Finance news. My opinion.

October 19, 2009

U.S., China Yuan Dealings May Turn ‘Contentious,’ Roach Says

Filed under: technology — Tags: , , — Professor @ 7:57 am

The U.S. view that China is keeping its currency undervalued in order to boost exports will foster a “more contentious” relationship between the two nations, said Stephen Roach, chairman of Morgan Stanley Asia in Hong Kong.

The convergence of mounting U.S. unemployment and next year’s Congressional elections will make it easy for both Republicans and Democrats to criticize China, Roach said in a Bloomberg Television interview aired today in New York.

“It will get more contentious as we move into 2010,” he said. “There’ll be a lot of cries on both sides of the aisle to do something about the plight of the American worker. China is, unfortunately, the whipping boy in many of these discussions.”

The U.S. Treasury Department yesterday criticized China in a semiannual report to Congress, saying “the recent lack of flexibility of the renminbi exchange rate and China’s renewed accumulation of foreign-exchange reserves risk unwinding some of the progress made in reducing imbalances.” The Treasury stopped short of branding China a manipulator of its yuan, also known as the renminbi.
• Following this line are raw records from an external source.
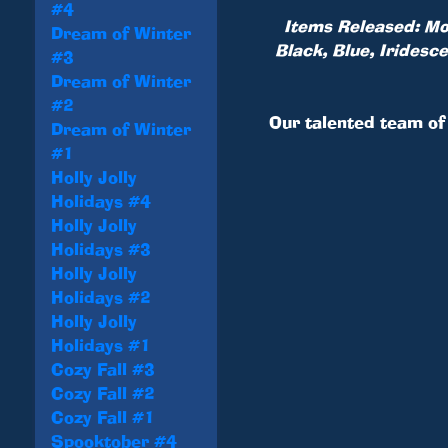
#4
Items Released: Mon
Dream of Winter
Black, Blue, Iridesc
#3
Dream of Winter
#2
Our talented team of 
Dream of Winter
#1
Holly Jolly
Holidays #4
Holly Jolly
Holidays #3
Holly Jolly
Holidays #2
Holly Jolly
Holidays #1
Cozy Fall #3
Cozy Fall #2
Cozy Fall #1
Spooktober #4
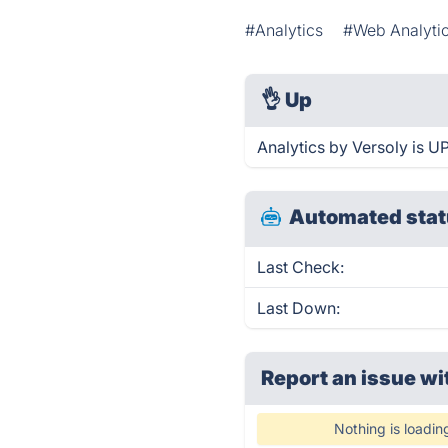
#Analytics
#Web Analyti
👌
Up
Analytics by Versoly is U
Automated stat
Last Check:
Last Down:
Report an issue wi
Nothing is loadin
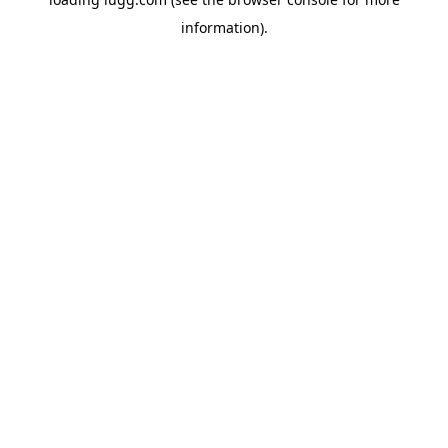
information).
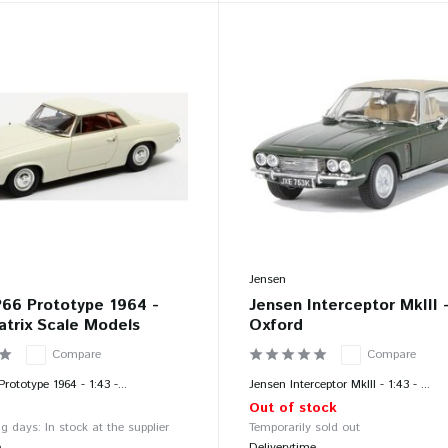
Jensen
P66 Prototype 1964 -
Jensen Interceptor MkIII -
atrix Scale Models
Oxford
Compare
Compare
rototype 1964 - 1:43 -...
Jensen Interceptor MkIII - 1:43 - ...
Out of stock
g days: In stock at the supplier
Temporarily sold out
e
Deliverytime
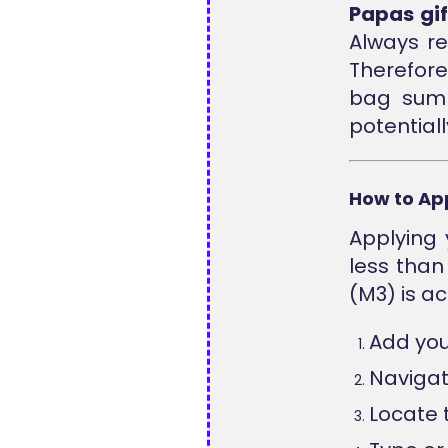
Papas gif
Always re
Therefor
bag summ
potentiall
How to Ap
Applying 
less than
(M3) is ac
Add you
Navigat
Locate 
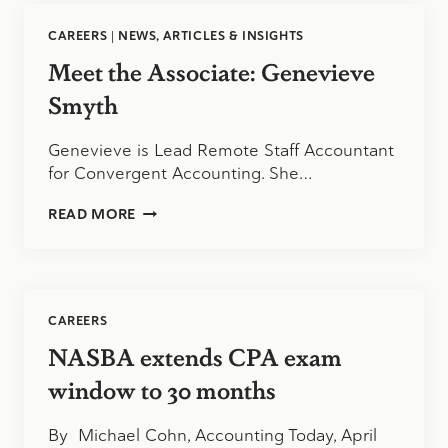
DIXON
CAREERS
|
NEWS, ARTICLES & INSIGHTS
Meet the Associate: Genevieve
Smyth
Genevieve is Lead Remote Staff Accountant
for Convergent Accounting. She…
MEET
READ MORE
THE
ASSOCIATE:
GENEVIEVE
SMYTH
CAREERS
NASBA extends CPA exam
window to 30 months
By Michael Cohn, Accounting Today, April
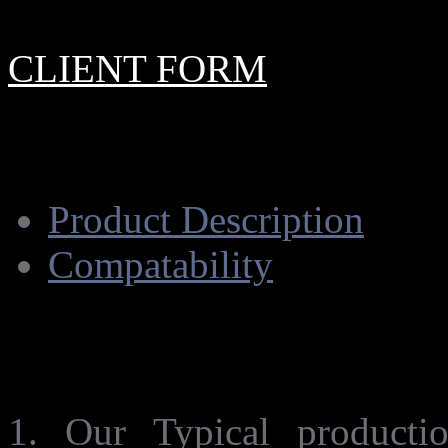
CLIENT FORM
Product Description
Compatability
Product Description.
1. Our Typical product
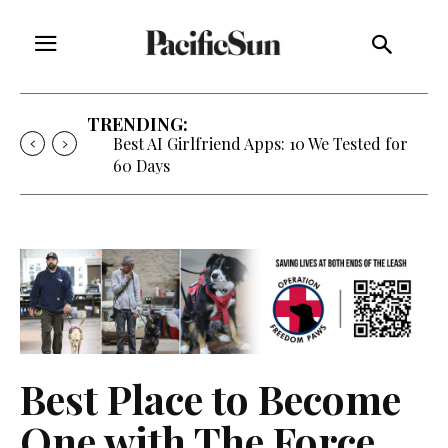
TRENDING:
Best AI Girlfriend Apps: 10 We Tested for
60 Days
Best Place to Become
One with The Force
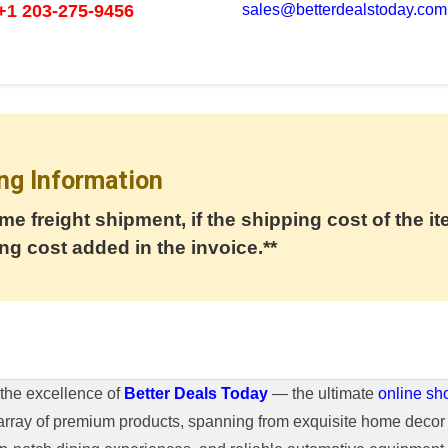
+1 203-275-9456
sales@betterdealstoday.com
ng Information
me freight shipment, if the shipping cost of the it
ng cost added in the invoice.**
the excellence of
Better Deals Today
— the ultimate
online sh
array of premium products, spanning from exquisite home decor 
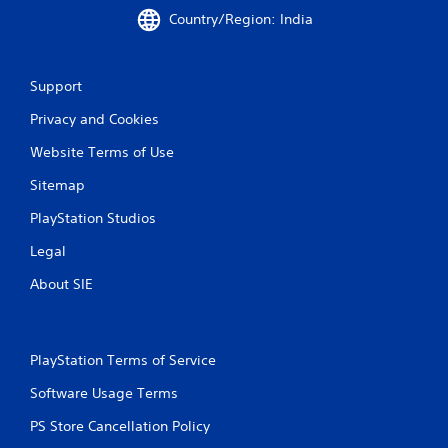
Country/Region: India
Support
Privacy and Cookies
Website Terms of Use
Sitemap
PlayStation Studios
Legal
About SIE
PlayStation Terms of Service
Software Usage Terms
PS Store Cancellation Policy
Roach, author of the newly released book “The Next Asia: Opportunities and Challenges for a New Globalization,” said the U.S. must think “long and hard” about its relationship with China, which has financed America’s appetite for consumer goods by buying Treasury securities.

Less Influence

China may “move outside the sphere of influence of the U.S.” as its domestic demand rises and exports become a smaller contributor to growth, he said. “The time will come when they are less reliant on us,” Roach said. “We still need an international lender of last resort. Who’s going to help us out, it’s a fair question.”

China needs to boost investment in social security, private pensions, and insurance for unemployment and medical care, Roach said, to prompt its consumers to save less and buy more goods from overseas.

“Until they can address that key issue, the development of a broad-based consumer culture is still too far out in time,” Roach said.